Spotlight on hospitalizations for cirrhosis

Recent studies looked at predicting readmissions, treating acute kidney injury, and improving health literacy in patients hospitalized with cirrhosis.

Three recent studies focused on patients hospitalized with cirrhosis.

A single-center study, published by the American Journal of Gastroenterology on Aug. 7, found that most readmissions of patients initially hospitalized with cirrhosis were not preventable. The prospective cohort study included 654 patients with cirrhosis hospitalized in June 2014 to March 2020. In the 30 days after discharge, 246 patients (38%) were readmitted, and 29 of these readmissions (12%) were judged to be preventable (the three reviewers agreed on preventability for 70% of readmissions). The most common reasons for readmission were hepatic encephalopathy (22%), GI bleeding (13%), acute kidney injury (13%), and ascites (6%). Preventable readmissions were often related to paracentesis timeliness, diuretic adjustment monitoring, and hepatic encephalopathy treatment, the study found. Preventable readmissions were also more common in patients who were from a racial or ethnic minority (odds ratio [OR], 5.80; 95% CI, 1.96 to 17.13), not married (OR, 2.88; 95% CI, 1.18 to 7.05), or previously admitted in the prior 30 days (OR, 3.45; 95% CI, 1.48 to 8.04).

“Although this study was not designed to create a predictive model for preventable readmission, these findings can provide important context for clinicians arranging transitional and post-discharge care,” said the study authors, who added that “top opportunities for improving outcomes are to facilitate timely outpatient paracentesis, coordinate close monitoring of diuretic effects, ensure an adequate supply of medications for [hepatic encephalopathy], and reinforce appropriate dosing of lactulose.”

Another study, published by the Journal of Hepatology on July 28, assessed etiologies and outcomes of acute kidney injury (AKI) in hospitalized patients with cirrhosis. The retrospective cohort study included 2,063 consecutive patients with AKI and cirrhosis treated at any of 11 hospital networks in 2019. The most common AKI etiology was prerenal AKI (44.3%), followed by acute tubular necrosis (ATN; 30.4%) and hepatorenal syndrome (HRS; 12.1%); 6.0% of patients had some other cause of AKI, and 7.2% couldn't be classified. The 90-day mortality rate was 36.5%; 8.1% of patients received a liver transplant. Patients with prerenal AKI had the lowest mortality rate (22.2% vs. 49.0% with HRS-AKI and 52.7% with ATN). In adjusted analyses, higher AKI stage and lack of complete response to treatment were associated with an increased risk of 90-day mortality (P<0.001 for both comparisons).

The study also looked at treatment, finding that 66.5% of patients were treated with IV albumin during their admission. Vasoconstrictors for HRS were used most often in HRS-AKI (77.1% vs. 21.5% of patients with prerenal AKI and 49.0% with ATN), while vasopressors for shock were used most commonly in ATN (52.7% vs. 14.2% in prerenal AKI and 33.6% in HRS-AKI).
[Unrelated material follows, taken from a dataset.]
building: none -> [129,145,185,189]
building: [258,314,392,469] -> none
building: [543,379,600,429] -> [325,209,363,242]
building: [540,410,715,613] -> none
The study authors called the variation in use of therapies between etiologies “notable.” They described their study as the largest and first consecutive, fully adjudicated cohort study in this population. “These data establish a baseline for U.S. patients as we anticipate optimization and implementation of newly available vasoconstrictors in this population,” they wrote.
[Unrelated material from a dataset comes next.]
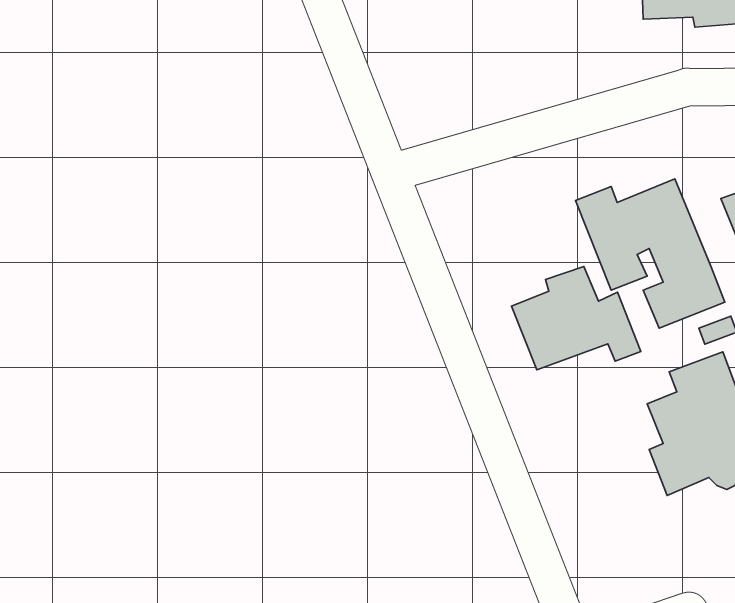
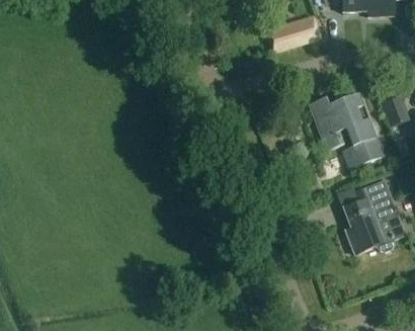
building: none -> [268,16,319,49]
building: [512,266,641,370] -> none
Finally, a small study, published by JMIR Human Factors on Aug. 15, tested a method for improving health literacy in patients with decompensated cirrhosis at hospitals and liver clinics. The Australian study used Lucy LiverBot, a beta prototype chatbot. The 20 participating patients were allowed to freely interact with the bot on a tablet under moderator observation. At baseline, 35% reported having difficulty reading and understanding written medical information. The participants actively engaged with the bot and identified it as a potential educational tool that could also act as a social companion to improve well-being. In qualitative interviews, participants suggested that the bot could provide improvements in mental health and well-being and that it would be most useful at the time of diagnosis. The bot requires additional study but “may have the potential to extend its disease specific content to directly address mental well-being” and “fill a gap in the provision of health care to this group of complex chronic disease patients,” the study authors said.